Carlton, J. M., Muller, R., Yowell, C. A., Fluegge, M. R., Sturrock, K. A., Pritt, J. R., Vargas-Serrato, E., Galinski, M. R., Barnwell, J. W., Mulder, N., Kanapin, A., Cawley, S. E., Hide, W. A., Dame, J. B.
Profiling the Malaria Genome: a Gene Survey of Three Species of Malaria Parasite With Comparison to Other Apicomplexan Species
Mol Biochem Parasitol. 2001 Dec 01; 118(2): 201-10.

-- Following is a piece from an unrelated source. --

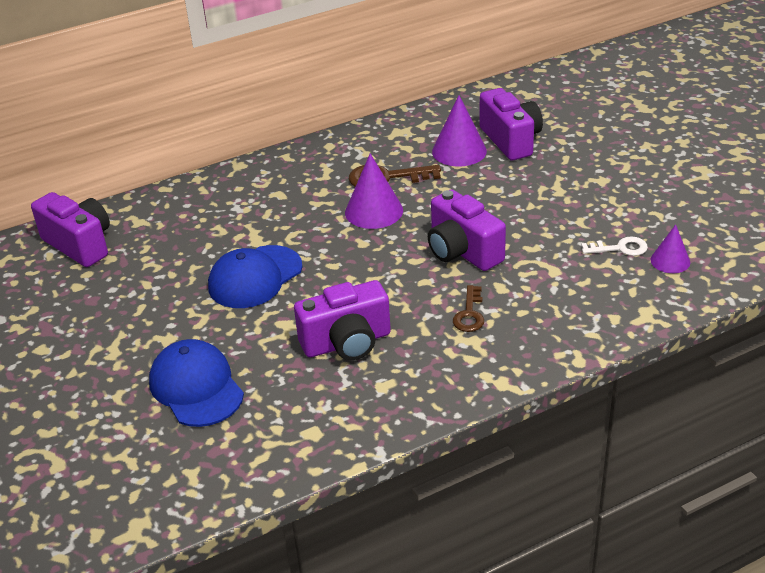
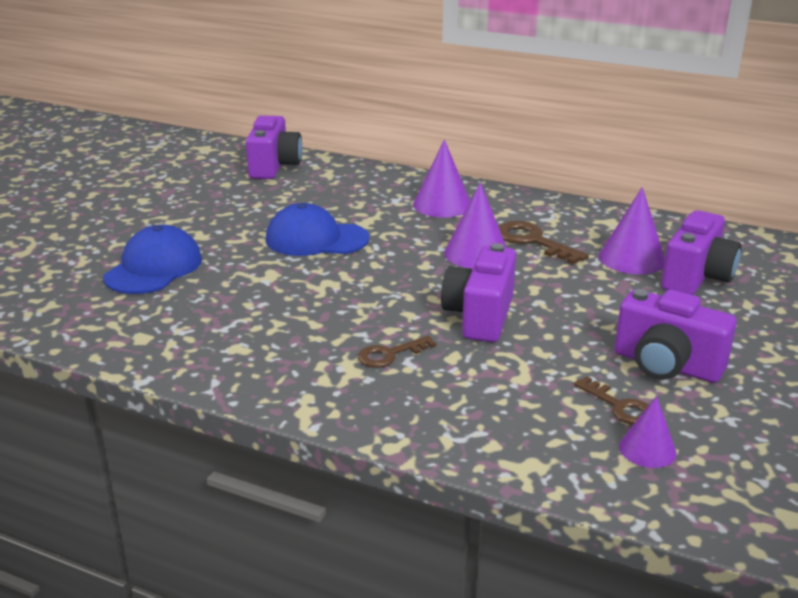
camera: 50 degrees right, 10 degrees down
purple camera [294,280,391,360] -> purple camera moved to [614,289,737,383]
white key [581,236,648,256] -> brown key [574,376,649,425]
none -> purple cone [413,139,470,218]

We have undertaken the first comparative pilot gene discovery analysis of approximately 25000 random genomic and expressed sequence tags (ESTs) from three species of Plasmodium, the infectious agent that causes malaria. A total of 5482 genome survey sequences (GSSs) and 5582 ESTs were generated from mung bean nuclease (MBN) and cDNA libraries, respectively, of the ANKA line of the rodent malaria parasite Plasmodium berghei, and 10874 GSSs generated from MBN libraries of the Salvador I and Belem lines of Plasmodium vivax, the most geographically wide-spread human malaria pathogen. These tags, together with 2438 Plasmodium falciparum sequences present in GenBank, were used to perform first-pass assembly and transcript reconstruction, and non-redundant consensus sequence datasets created. The datasets were compared against public protein databases and more than 1000 putative new Plasmodium proteins identified based on sequence similarity. Homologs of previously characterized Plasmodium genes were also identified, increasing the number of P. vivax and P. berghei sequences in public databases at least 10-fold. Comparative studies with other species of Apicomplexa identified interesting homologs of possible therapeutic or diagnostic value. A gene prediction program, Phat, was used to predict probable open reading frames for proteins in all three datasets. Predicted and non-redundant BLAST-matched proteins were submitted to InterPro, an integrated database of protein domains, signatures and families, for functional classification. Thus a partial predicted proteome was created for each species. This first comparative analysis of Plasmodium protein coding sequences represents a valuable resource for further studies on the biology of this important pathogen.